Why investors buy warrants
Investors buy warrants for leverage. They offer outsized upside if the underlying stock rises sharply, while the downside is capped at the warrant’s purchase price. Put differently, a warrant holder’s maximum loss is what they paid for the warrant; a shareholder’s loss is much larger if the stock crashes.
For a SPAC like Athena, warrant buyers are betting that the merged company will be a winner. If the target is a breakout technology success, warrant holders capture significant gains. If the target is mediocre or the merger fails entirely, warrants expire worthless. This makes warrants the speculative end of SPAC investing.
Risks specific to SPAC warrants
SPAC warrants carry SPAC-specific risks: the merger may fail, the target may disappoint post-merger, the combined company’s stock may underperform despite solid fundamentals, and management may make poor capital allocation decisions. But warrants also carry instrument-specific risks.
First, the strike price may be too high. If Athena acquires a company and its stock settles at $8 while the warrant strike is $11.50, the warrant expires worthless even if the company is well-run. The strike price was set at the SPAC’s inception when the future target and market conditions were unknowable.
Second, liquidity can evaporate. SPAC warrants can have thin trading volume, meaning large positions may be hard to exit near fair value.
Third, corporate actions—stock splits, reverse mergers, special dividends—can affect warrant terms. The warrant agreement specifies how these events alter the strike price or number of shares, but surprises are possible.
From issuance to expiration: timeline
When Athena completes its merger (if it does), the warrant expiration clock starts. Warrant holders then have approximately five years to exercise or watch their warrants expire. The warrant agreement specifies the exact schedule. Some warrants have call provisions allowing the company to force early redemption if the stock rises above a threshold (often 150% of the strike price), which would force warrant holders to exercise or lose their position.
How to research SPAC warrants as an investment
The warrant agreement itself is filed with the SEC and governs all terms: strike price, expiration date, adjustment provisions, call rights, and any other conditions. This document is not light reading, but it is the authoritative source.

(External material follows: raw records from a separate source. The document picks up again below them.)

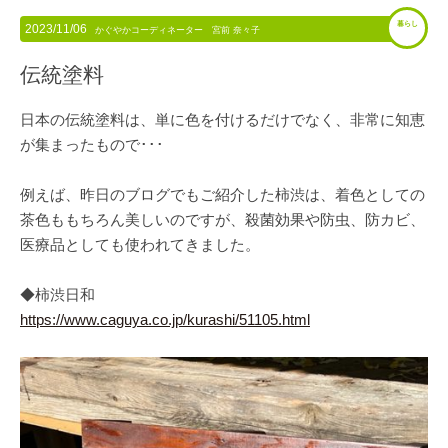
暮らし
2023/11/06
かぐやかコーディネーター 宮前 奈々子
伝統塗料
日本の伝統塗料は、単に色を付けるだけでなく、非常に知恵
が集まったもので･･･
例えば、昨日のブログでもご紹介した柿渋は、着色としての
茶色ももちろん美しいのですが、殺菌効果や防虫、防カビ、
医療品としても使われてきました。
◆柿渋日和
https://www.caguya.co.jp/kurashi/51105.html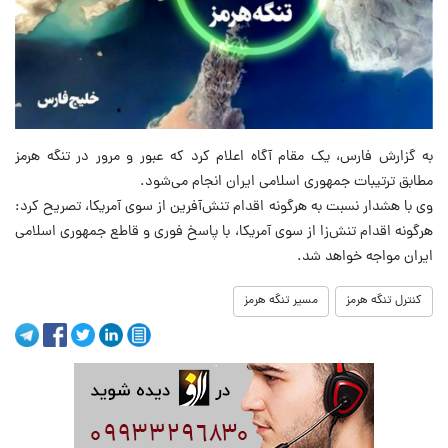
به گزارش فارس، یک مقام آگاه اعلام کرد که عبور و مرور در تنگه هرمز
مطابق ترتیبات جمهوری اسلامی ایران انجام می‌شود.
وی با هشدار نسبت به هرگونه اقدام تنش‌آفرین از سوی آمریکا، تصریح کرد:
هرگونه اقدام تنش‌زا از سوی آمریکا، با پاسخ فوری و قاطع جمهوری اسلامی
ایران مواجه خواهد شد.
کنترل تنگه هرمز
مسیر تنگه هرمز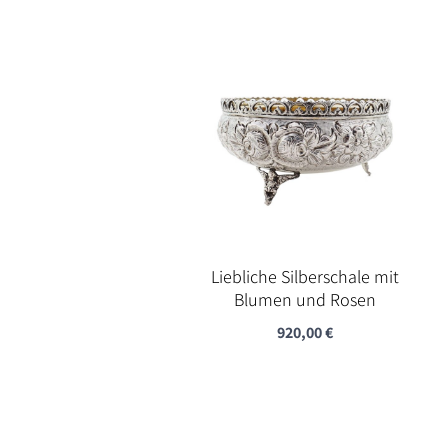
Liebliche Silberschale mit
Blumen und Rosen
920,00
€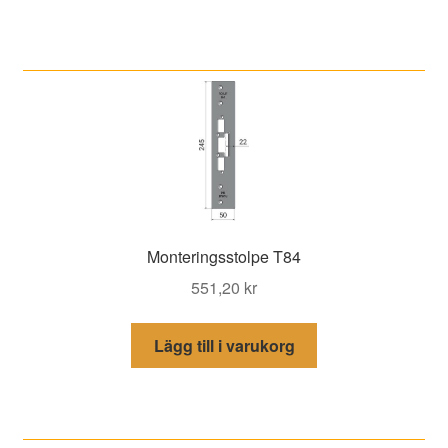
Monteringsstolpe T84
551,20
kr
Lägg till i varukorg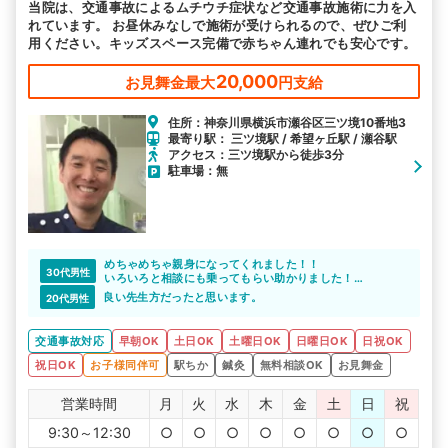
当院は、交通事故によるムチウチ症状など交通事故施術に力を入
駅から探す
院名から探す
れています。 お昼休みなしで施術が受けられるので、ぜひご利
用ください。キッズスペース完備で赤ちゃん連れでも安心です。
20,000
お見舞金最大
円支給
住所：神奈川県横浜市瀬谷区三ツ境10番地3
最寄り駅： 三ツ境駅 / 希望ヶ丘駅 / 瀬谷駅
アクセス：三ツ境駅から徒歩3分
駐車場：無
めちゃめちゃ親身になってくれました！！
30代男性
いろいろと相談にも乗ってもらい助かりました！！
今度は普通に通ってみたいです
良い先生方だったと思います。
20代男性
交通事故対応
早朝OK
土日OK
土曜日OK
日曜日OK
日祝OK
祝日OK
お子様同伴可
駅ちか
鍼灸
無料相談OK
お見舞金
営業時間
月
火
水
木
金
土
日
祝
9:30～12:30
○
○
○
○
○
○
○
○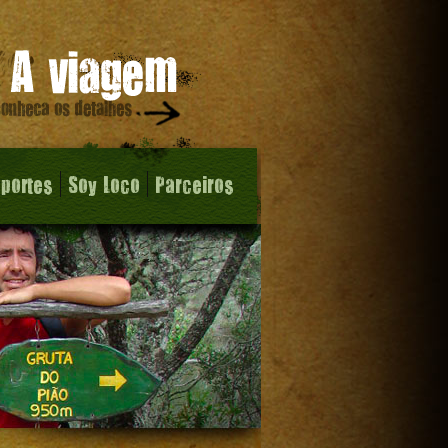
sportes
Soy Loco
Parceiros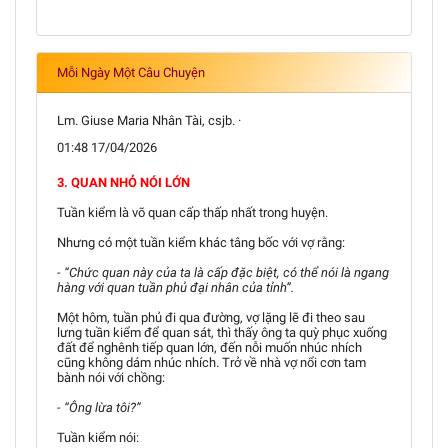
Mỗi Ngày Một Câu Chuyện
Lm. Giuse Maria Nhân Tài, csjb. ·
01:48 17/04/2026
3. QUAN NHỎ NÓI LỚN
Tuần kiểm là võ quan cấp thấp nhất trong huyện.
Nhưng có một tuần kiểm khác tâng bốc với vợ rằng:
- “Chức quan này của ta là cấp đặc biệt, có thể nói là ngang
hàng với quan tuần phủ đại nhân của tỉnh”.
Một hôm, tuần phủ đi qua đường, vợ lặng lẽ đi theo sau
lưng tuần kiểm để quan sát, thì thấy ông ta quỳ phục xuống
đất để nghênh tiếp quan lớn, đến nỗi muốn nhúc nhích
cũng không dám nhúc nhích. Trở về nhà vợ nổi cơn tam
bành nói với chồng:
- “Ông lừa tôi?”
Tuần kiểm nói: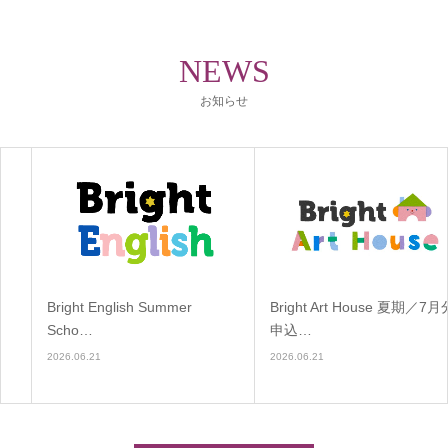
NEWS
お知らせ
Bright English Summer
Bright Art House 夏期／7月分
Scho…
申込…
2026.06.21
2026.06.21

For valuation, understand the spread between the stock price and the strike price, the time remaining, and the implied volatility of the underlying stock. A warrant trading above its intrinsic value is pricing in time value and probability that the stock will move higher. Compare this price to similar warrants or traded options on comparable companies.
Track Athena’s progress toward a merger announcement. The longer the SPAC drifts, the more warrant time value erodes. Once the merger is announced, the target company’s fundamentals become critical—its market, competition, unit economics, and management. Warrant holders are ultimately betting on whether the merged company’s stock will exceed the strike price by enough to justify the warrant premium.